Harndrang und Schmerzen beim Wasserlassen − da erscheint die Sache klar: Zystitis. Wenn die Symptome trotz Antibiotika nicht zurückgehen und immer häufiger auftreten, lautet die Diagnose „Psychogene Reizblase“. Helfen auch hier die üblichen Medikamente nicht, fängt für die meist weiblichen Patienten eine Ärzte-Odyssee an.
Im Schnitt vergehen neun Jahre, viele schmerzhafte Blasenspiegelungen und der Besuch bei 20 verschiedenen Ärzten bis zur Diagnose Interstitielle Zystitis (IC), so Professor Dr. Andreas Wiedemann, Chefarzt der Klinik für Urologie im Evangelischen Krankenhaus Witten und Inhaber eines Lehrstuhls für Geriatrie an der Universität Witten/Herdecke.

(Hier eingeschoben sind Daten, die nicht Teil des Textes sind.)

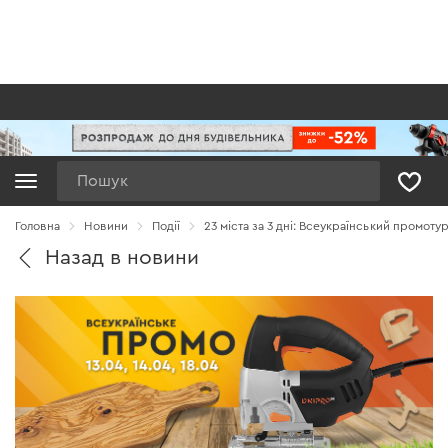
Пошук
Головна
Новини
Події
23 міста за 3 дні: Всеукраїнський промоту
Назад в новини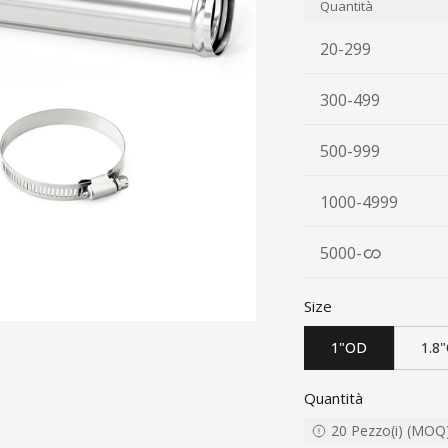
Quantità
20-299
300-499
500-999
1000-4999
5000
-
Size
1"OD
1.8
Quantità
20
Pezzo(i)
(
MOQ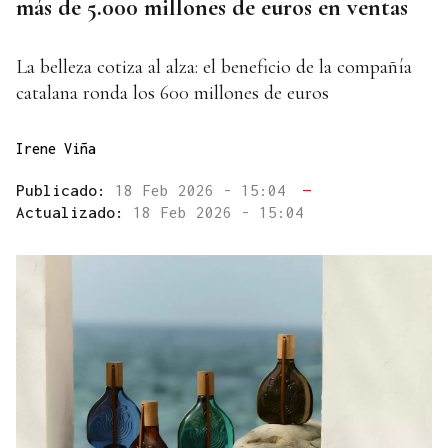
más de 5.000 millones de euros en ventas
La belleza cotiza al alza: el beneficio de la compañía
catalana ronda los 600 millones de euros
Irene Viña
Publicado:
18 Feb 2026 - 15:04
—
Actualizado:
18 Feb 2026 - 15:04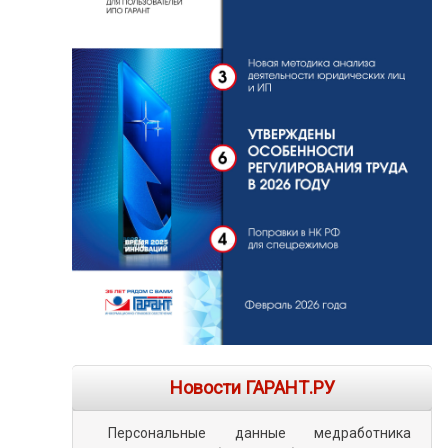
Новости ГАРАНТ.РУ
Персональные данные медработника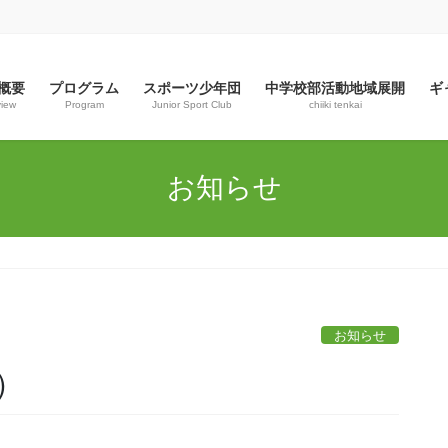
概要
プログラム
スポーツ少年団
中学校部活動地域展開
ギ
view
Program
Junior Sport Club
chiiki tenkai
お知らせ
お知らせ
）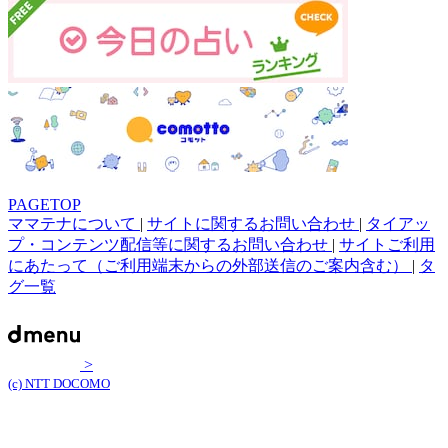
PAGETOP
ママテナについて
|
サイトに関するお問い合わせ
|
タイアッ
プ・コンテンツ配信等に関するお問い合わせ
|
サイトご利用
にあたって（ご利用端末からの外部送信のご案内含む）
|
タ
グ一覧
>
(c) NTT DOCOMO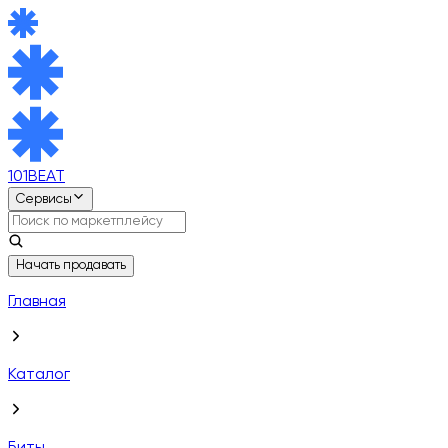
101BEAT
Сервисы
Начать продавать
Главная
Каталог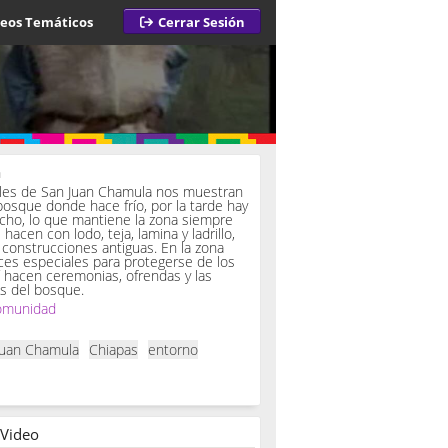
deos Temáticos
Cerrar Sesión
a
iles de San Juan Chamula nos muestran
bosque donde hace frío, por la tarde hay
ucho, lo que mantiene la zona siempre
hacen con lodo, teja, lamina y ladrillo,
onstrucciones antiguas. En la zona
es especiales para protegerse de los
í hacen ceremonias, ofrendas y las
s del bosque.
omunidad
Juan Chamula
Chiapas
entorno
 Video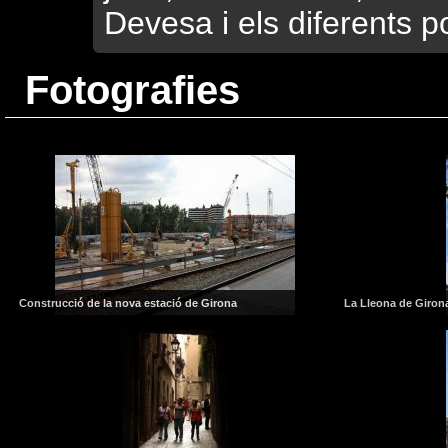
Devesa i els diferents p
Fotografies
Construcció de la nova estació de Girona
La Lleona de Giron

Seine Klinik wurde jetzt zusammen mit der Gynäkologie und der Neurologie des Schwesterkrankenhauses in Herne als Zentrum für Interstitielle Zystitis und Beckenschmerz zertifiziert. Sie ist erst die neunte Einrichtung im deutschsprachigen Raum, die die hohen Anforderungen des Vereins ICA Deutschland – Förderverein für Interstitielle Zystitis erfüllt [1].
Ursachen der IC nicht geklärt
Die Interstitielle Zystitis ist eine Autoimmunerkrankung, die Ursachen sind ungeklärt. Offenbar spielt die Schleimhaut der Harnblase eine wichtige Rolle in der Pathogenese. Man vermutet, dass die schützende Glykosaminoglykan-(GAG)-Schicht auf dem Urothel defekt ist. So können aggressive Säure-Ionen und Nahrungsbestandteile, die sich im Urin befinden, in die Blasenwand eindringen und dort chronische Entzündungsprozesse anstoßen. Vor allem das Eindringen von Kalium in das Interstitium der Harnblase durch das defekte Urothel führt zu den oben genannten Symptomen der IC [2].
Hohe Dunkelziffer
Deutschlandweit sind pro Jahr etwa 25.000 Menschen betroffen, vor allem Frauen zwischen 40 und 50 Jahren. Frauen erkranken neun Mal häufiger als Männer. Die Prävalenz für weibliche Patienten liegt bei 52-500/100.000 und die für männliche Patienten bei 8-41/100.000. In Deutschland ist die IC/BPS eine selten diagnostizierte Erkrankung, von einer hohen Dunkelziffer ist allerdings auszugehen.
Der IC auf der Spur
Zentrale Untersuchung zur sicheren Diagnostik sei eine spezielle Blasenspiegelung, bei der die Blase überdehnt wird, berichtet Wiedmann. Beim Ablassen des Füllmediums bricht die Blasenschleimhaut auf und es kommt zu Blutungen aus der sonst gesunden Blasenwand, Mucosal cracking genannt. Außerdem werden bei diesem Eingriff Gewebeproben aus der Harnblase entnommen, die vom Pathologen speziell untersucht werden.
Vielfältige Therapiestrategien
„Wir kombinieren beispielsweise morphinhaltige Schmerzmittel, bestimmte Antidepressiva und Pentosanpolysulfat. Dieser Wirkstoff stellt die Isolationsschicht der Blasenschleimhaut wieder her und schützt sie vor schädlichen Urinbestandteilen“, erläutert Wiedmann die Therapiemöglichkeiten. Auch eine spezielle Diät kann Linderung verschaffen, da beispielsweise Gewürze die Blasenwand reizen können. Wenn diese Maßnahmen nicht ausreichen, kommen weitere Verfahren zur Anwendung, die auch bei der Behandlung der Harninkontinenz eingesetzt werden. Dazu gehören die Injektion von Botulinum-Toxin in die Blase, Reizstrom und die sakrale Neuromodulation.